:: Exercise goal ::
The data is to be repeated exactly, with the images removed.

:: Data section ::
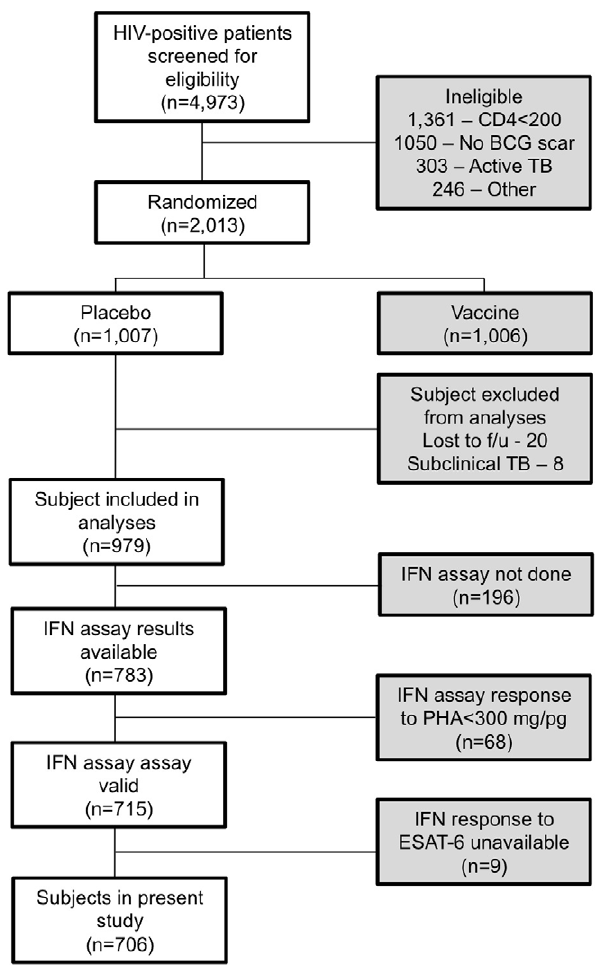
Figure 2. Fraction of subjects who developed HIV-associated tuberculosis (TB) according to the number of baseline interferon gamma (IFN- c ) responses detected against myco- bacterial preparations.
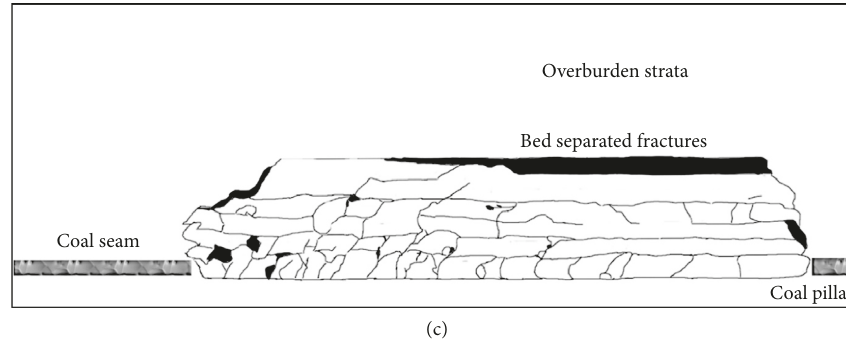
Figure 2: Fracture network diagrams (mining face 5-3). Mining length: (a)850mm; (b)1200 mm;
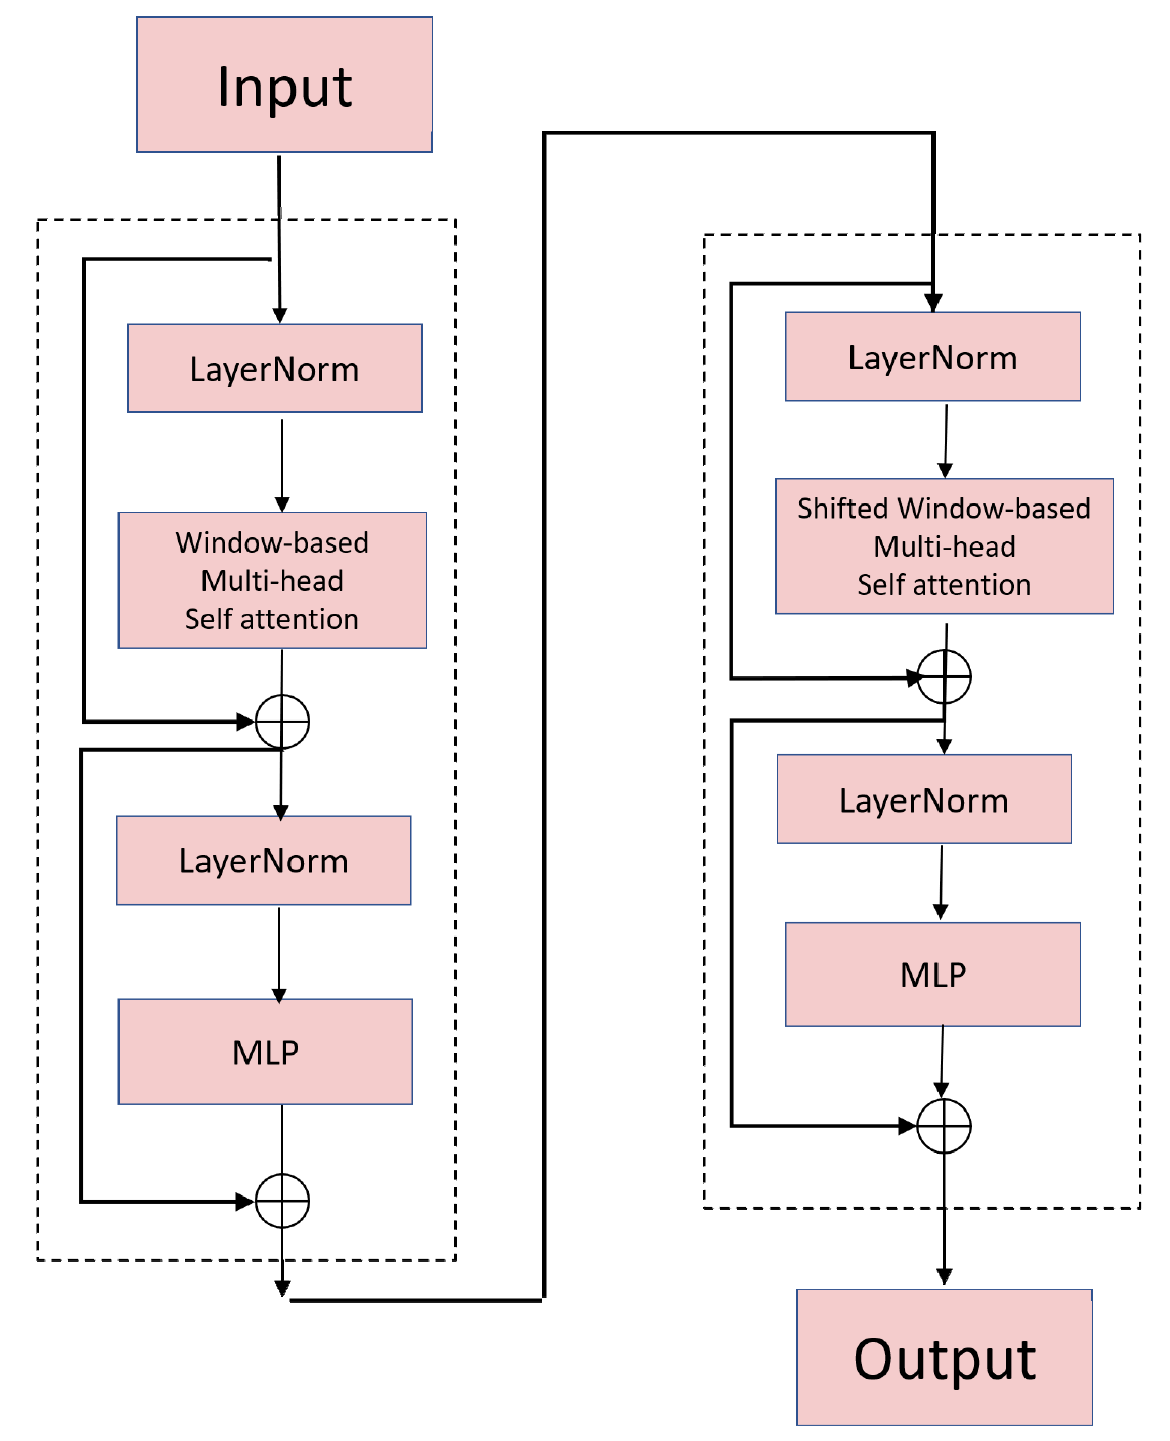
Figure 2. Two transformer blocks in Swin transformer in succession. MLP stands for multi-layer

:: Final answer ::
Figure 2. Fraction of subjects who developed HIV-associated tuberculosis (TB) according to the number of baseline interferon gamma (IFN- c ) responses detected against myco- bacterial preparations.
Figure 2: Fracture network diagrams (mining face 5-3). Mining length: (a)850mm; (b)1200 mm;
Figure 2. Two transformer blocks in Swin transformer in succession. MLP stands for multi-layer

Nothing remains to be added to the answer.